Con mucha calma, Montalbano apoyó la mano abierta sobre su pecho y le propinó un violento empujón. El otro retrocedió tres pasos, estupefacto.
—Quédate aquí y no te acerques —dijo entre dientes el comisario.
—Ya basta, Montalbano —intervino el jefe.
De Dominicis no pareció atribuir demasiada importancia a la pendencia entre ambos.
—Quién sabe lo que quería decirle... —insistió, mirándolo con expresión inquisitiva, como queriendo decir: «Tú no me dices la verdad».
—Si quiere, trataré de adivinarlo —replicó Montalbano con tono grosero.
Antes de abandonar el hospital, tomó un J&B doble solo. Emprendieron el camino de regreso a Montelusa y el comisario calculó que a las siete y media de la tarde ya estaría nuevamente en Vigàta y podría acudir a su cita con Ingrid.
—Habló, ¿verdad? —preguntó en un susurro el superior.
—Sí.
—¿Algo importante?
—En mi opinión, sí.
—¿Y por qué lo eligió precisamente a usted?
—Prometió hacerme un regalo personal por la lealtad que le he demostrado en todo este asunto.
—Lo escucho.
Montalbano se lo contó todo y, al final, el jefe se quedó pensativo. Después lanzó un suspiro.
—Decídalo todo usted con sus hombres. Es mejor que nadie sepa nada. No tienen que saberlo ni siquiera en la Jefatura Superior. Ya lo ha visto usted, puede haber infiltrados en cualquier sitio.
El jefe volvió a hundirse en el mal humor que se había apoderado de él durante el viaje de ida.
—¡En eso nos hemos convertido! —dijo con mal contenida rabia.
A medio camino, sonó el teléfono celular.
—¿Sí? —contestó.
Desde el otro extremo le hablaron brevemente.
—Gracias —dijo. Después se dirigió al comisario: —Era De Dominicis... Me comunicó con tono amable que Tano ha muerto casi en el momento en que nosotros abandonábamos el hospital.

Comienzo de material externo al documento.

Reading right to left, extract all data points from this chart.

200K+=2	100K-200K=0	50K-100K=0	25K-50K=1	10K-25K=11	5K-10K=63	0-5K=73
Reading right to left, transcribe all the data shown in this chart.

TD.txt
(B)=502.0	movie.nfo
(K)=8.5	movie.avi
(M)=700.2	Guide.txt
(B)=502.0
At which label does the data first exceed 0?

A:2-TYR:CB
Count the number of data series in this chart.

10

—Convendrá que tengan cuidado —dijo Montalbano.
—¿Porqué?
—Para que no les roben el cadáver —contestó con marcada ironía el comisario.
Quedaron un buen rato en silencio.
—¿Por qué razón De Dominicis se ha apresurado a comunicarle la muerte de Tano?

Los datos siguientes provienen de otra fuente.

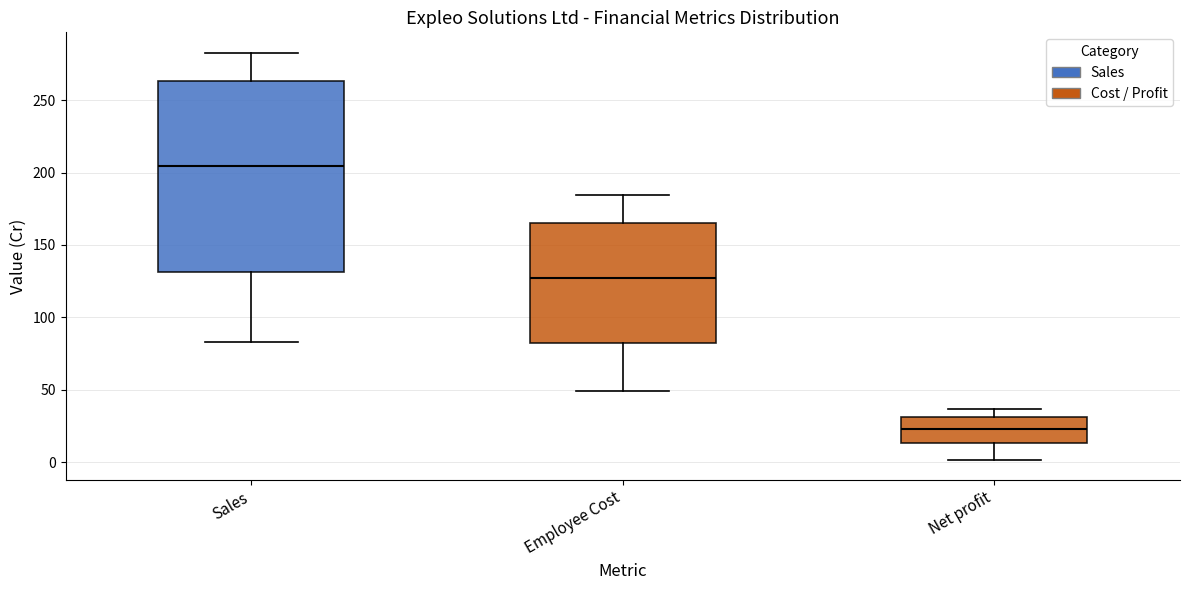

Reading left to right, read every box against the y-axis: the position of its median line, the range the box covers, and the ends of its whiskers. The values are not printed on the chart, so give them approximately, as read against the axis.

Sales: median 205, box 130 to 265, whiskers 85 to 285
Employee Cost: median 125, box 85 to 165, whiskers 50 to 185
Net profit: median 25, box 15 to 30, whiskers 0 to 35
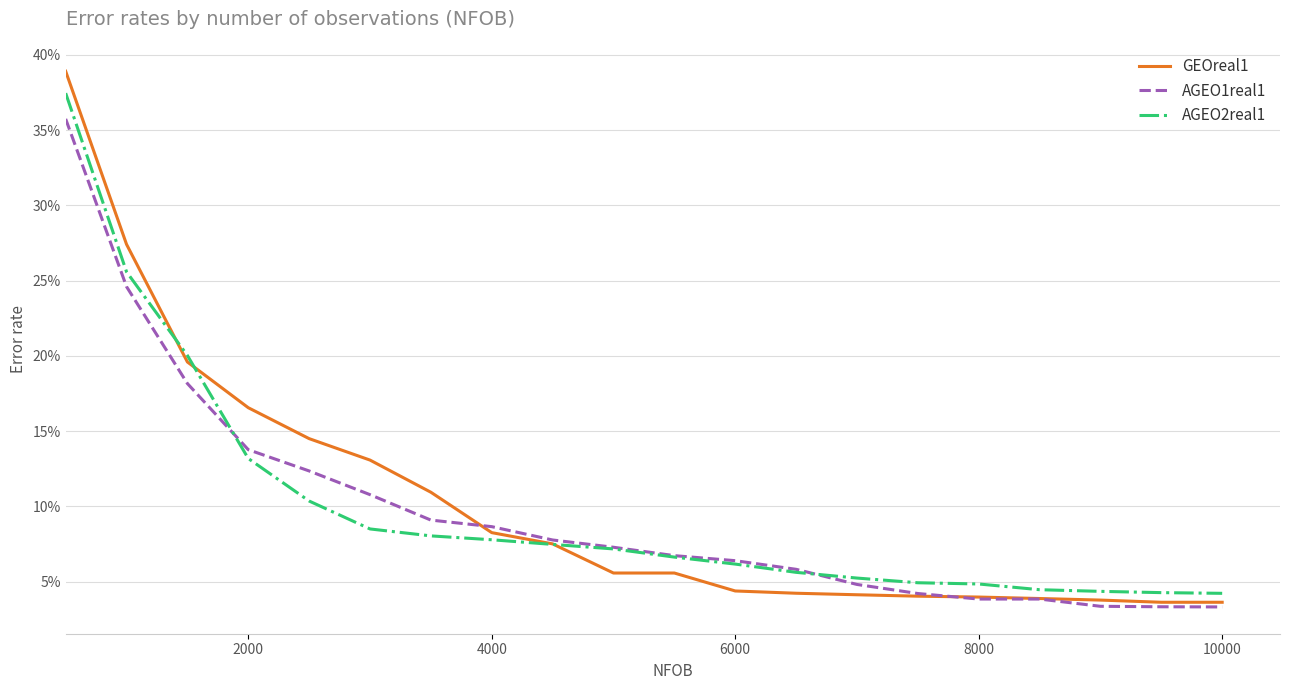

List the series in order of their peak value, highest first.

GEOreal1, AGEO2real1, AGEO1real1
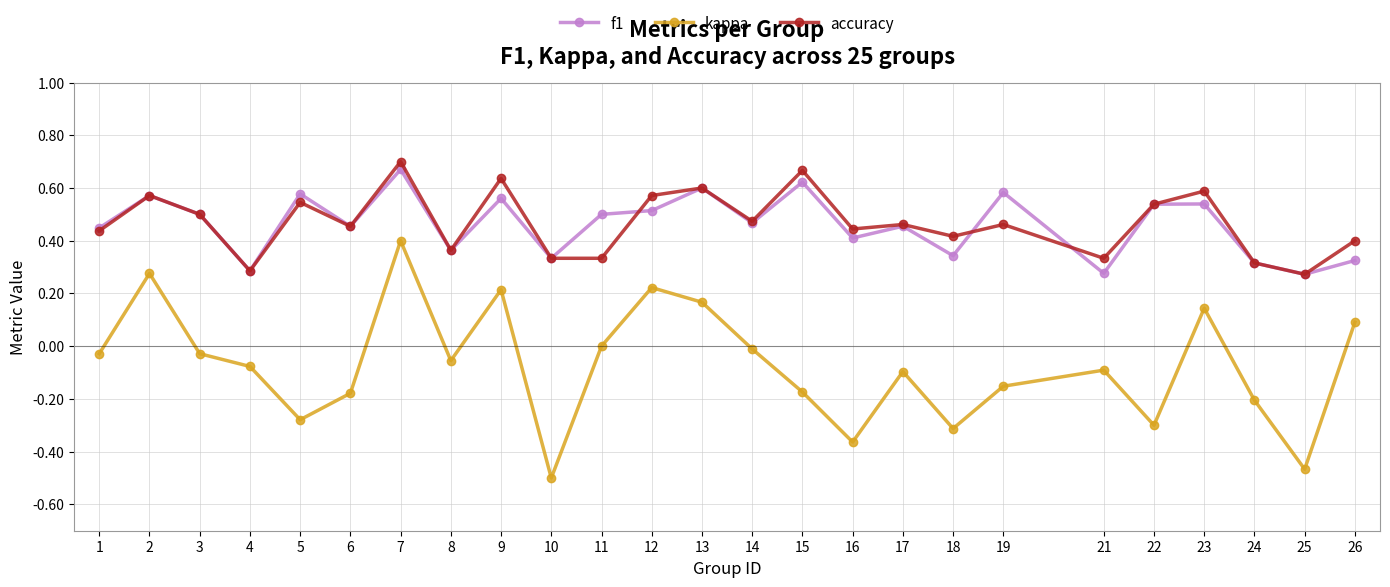

True or false: f1 has more than 0 interior local peaks.

True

—Mi querido amigo, la llamada estaba dirigida prácticamente a usted. Está claro que De Dominicis, que no tiene un pelo de tonto, cree, y no se equivoca, que Tano ha conseguido decirle algo. Y quisiera o bien repartirse el pastel con usted o bien birlárselo todo entero.
En el despacho encontró a Catarella y a Fazio. Mejor así, prefería hablar con Fazio sin que hubiera gente a su alrededor.